Título: Tortura e achaques no caso Abadía
Autor: Pereira, Rodrigo., Godoy, Marcelo
Fonte: O Estado de São Paulo, 04/10/2007, Metrópole, p. C5

Cúmplices de traficante disseram à PF que um deles foi espancado até pagar US$ 400 mil a policiais civis

Depoimentos feitos à Polícia Federal mostram que policiais do Departamento Estadual de Investigações sobre Narcóticos (Denarc) de São Paulo seqüestraram, torturaram e assaltaram integrantes da quadrilha do colombiano Juan Carlos Ramirez Abadía. Em vez de prender um dos maiores traficantes de drogas do mundo, os policiais civis achacaram integrantes do bando. A suspeita é de que, para tomar mais de US$ 1,5 milhão dos bandidos, eles utilizaram todos os instrumentos possíveis de investigação, até mesmo escutas clandestinas.

Comparsas de Abadía disseram à PF que entre as vítimas dos policiais está o foragido Henri Edival Lagos, conhecido como Primo e Pacho, indiciado pela Justiça Federal pelos crimes de lavagem de dinheiro e formação de quadrilha. Detido pelos policiais, Primo teria sido seqüestrado e espancado até pagar US$ 400 mil em espécie.

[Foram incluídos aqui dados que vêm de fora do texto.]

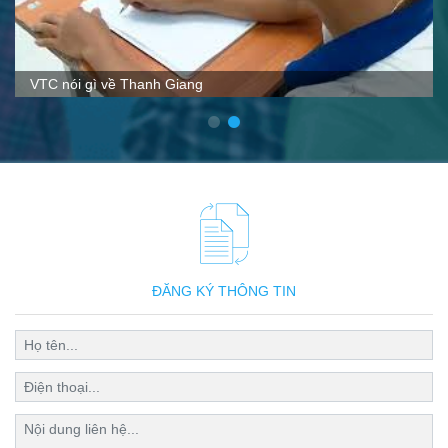
VTC nói gì về Thanh Giang
ĐĂNG KÝ THÔNG TIN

Em outra extorsão, uma Blazer da polícia e dois carros descaracterizados abordaram o piloto André Luiz Telles Barcellos, tido como braço direito do megatraficante, e um co-piloto que não foi denunciado à Justiça. Os dois saíam da loja de veículos de Antonio Marcos Ayres Fonseca, o Marcão, próximo ao aeroporto do Campo de Marte.

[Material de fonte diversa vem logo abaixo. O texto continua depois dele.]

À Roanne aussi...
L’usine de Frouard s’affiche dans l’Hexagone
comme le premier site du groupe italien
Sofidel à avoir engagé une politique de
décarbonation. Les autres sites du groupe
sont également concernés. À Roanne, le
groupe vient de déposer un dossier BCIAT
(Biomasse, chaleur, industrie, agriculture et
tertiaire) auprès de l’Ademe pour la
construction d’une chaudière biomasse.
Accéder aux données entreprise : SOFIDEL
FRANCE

Foram algemados um ao outro e circularam por horas por São Paulo em um Palio Weekend roxo com placas de São José dos Campos. Foi nessa ocasião que os policiais demonstraram saber com quem estavam lidando: descreveram as atividades da quadrilha e detalharam a utilização pelos bandidos de um avião estacionado no hangar do Campo de Marte para traficar drogas e transportar valores. Afirmaram que tinham grampos que incriminavam a dupla.

Os policiais exigiram R$ 1 milhão para soltá-los. Furtaram R$ 85 mil que Barcellos carregava da venda de uma caminhonete Toyota e soltaram o co-piloto, que ficou encarregado de buscar mais dinheiro. Ele procurou outro estrangeiro foragido da quadrilha, Frank Zambrano, ou Índio. Só liberaram Barcellos em frente a uma megastore de material de construção na Marginal do Tietê, quando o co-piloto apareceu com o dinheiro. Na emboscada, os policiais do Denarc conseguiram levar US$ 220 mil do grupo de Abadía e uma Nissan Frontier.

Um dos policiais civis ainda marcou por telefone um encontro com o co-piloto em um cartório, 20 dias depois, para que a documentação da caminhonete fosse registrada no nome de um laranja escolhido pelos tiras.

Há suspeitas de que essas duas investidas tenham sido executadas pelos mesmos policiais. Nos depoimentos, as vítimas dos achaques lembram que eles eram chamados de Bob e Alemão pelos comparsas.

Há também a acusação do pagamento de US$ 800 mil a um delegado que teria levado para ¿averiguações¿ no Denarc a mulher de Daniel Brás Maróstica, Ana Maria Stein. Maróstica é tido como o operador de Abadía em São Paulo.

Uma última afronta ao bolso do colombiano seria feita pelos policiais civis no início de agosto e foi abortada porque a PF preparava o bote ao grupo do colombiano, na chamada Operação Farrapos, desencadeada no dia 7 de agosto. Até agora dois delegados que trabalharam no Denarc, Pedro Pórrio e Irani Guedes Barros, foram citados nas investigações - repassadas ao Ministério Público Estadual e à Corregedoria da Policia Civil de São Paulo.

A suspeita é de que as extorsões contavam com o apoio ou seguiam as diretrizes da cúpula do departamento.